任务发布后,在小小的社区内引发了讨论。几个分布式系统和边缘计算领域的开发者被吸引,开始贡献思路。令人惊讶的是,之前联系过的“密码朋克方舟”小组中的一位密码学家,也匿名地提交了一份关于“基于模糊哈希的离线异常模式摘要”的数学方案概要。
第二颗“星”
几乎是同时,那个来自“喀拉拉邦山区”的加密ID,竟然对《星火宣言》作出了回应。回复依然简短,但信息量巨大:
“宣言已读。光未被遗忘。我在山区教的孩子中,有人家里制作传统手工艺品,他们想通过网络卖给外界,但害怕大平台抽取太多,也怕设计被偷。你们说的‘问题金矿’,他们有一个:能否有一个极简单、像发消息一样的工具,让买家付一点点钱,就能‘问’手工艺人一个关于工艺的‘真问题’(比如某种染料的植物来源),并得到可验证的、且不会让工艺细节完全暴露的回答?赏金可以是下一个问题的提问权,或者一点点代币。这能帮他们建立直接信任,而不是被平台隔开。如果太难,就当是一个老师的异想天开。另:拉吉在孟买做的事,伤害了很多人。但星光最初点亮时,也温暖过一些人,包括我。我可以是那‘一些人’的证人。——山区教师”
这不仅仅是一个任务设想,更是一个活生生的、来自世界角落的、关于“技术如何服务最微小个体”的命题。它涉及到了可验证计算、知识问答的隐私保护、微支付和信任建立。复杂,但充满了人性的温度。
陈野毫不犹豫地将这个“山区教师的异想天开”也发布为“种子任务”,并亲自写下长文,阐释这个任务背后蕴含的、超越技术的意义——连接数字鸿沟两端最具体的需求与最稀缺的信任。
两颗“星”相继亮起。一颗来自人类生存的极端技术挑战(非洲公共卫生),一颗来自经济发展中最微小的个体困境(印度山区手工艺人)。它们与“烛龙”之前聚焦的车、金融、家居等“高大上”场景截然不同,却无比真实,直指“技术向善”最本源的拷问:技术究竟为谁服务?
这两颗微弱但无比真实的“星”,像磁石一样,开始吸引一小批嗅觉敏锐、且对现有科技秩序感到厌倦的顶尖极客、学者和社会创新者。他们或许不为那微薄的赏金,而是为了参与一场前所未有的、试图用代码重新定义价值生产和分配规则的“社会实验”。

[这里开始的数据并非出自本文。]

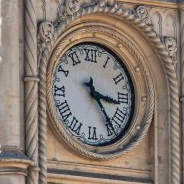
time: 3:24
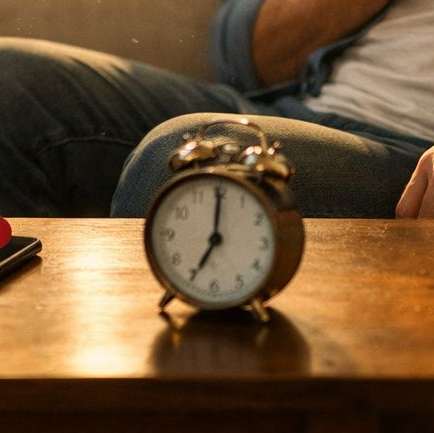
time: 7:00
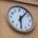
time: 6:06
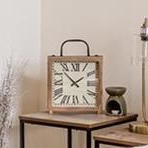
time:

“星火集市”的Alpha论坛上,开始出现真正高质量的讨论。访问量缓慢而坚定地爬升。虽然距离“燎原”还遥不可及,但第一缕真实的、来自外部世界的、带着问题与希望的风,已经吹进了这团摇曳欲熄的火苗。
陈野站在办公室(很快也将退租)的窗前,看着韩望刚刚提交的、触目惊心的财务截止线报告。公司,在法律意义上,只剩最后两周的寿命了。
但他看着屏幕上那两个“种子任务”下逐渐增加的讨论和贡献,看着那个代表“星火集市”独立访问IP数缓慢上升的曲线,心中那片冰冷的绝望之海,仿佛被投入了两块烧红的炭。
火,还没灭。
而且,开始有了属于自己的、微弱的、但真实存在的温度,和吸引同类靠近的光。
溶解,已经启动。
而新生的、去中心化的、星星点点的生命迹象,正在旧躯壳的裂缝中,顽强地探出头来。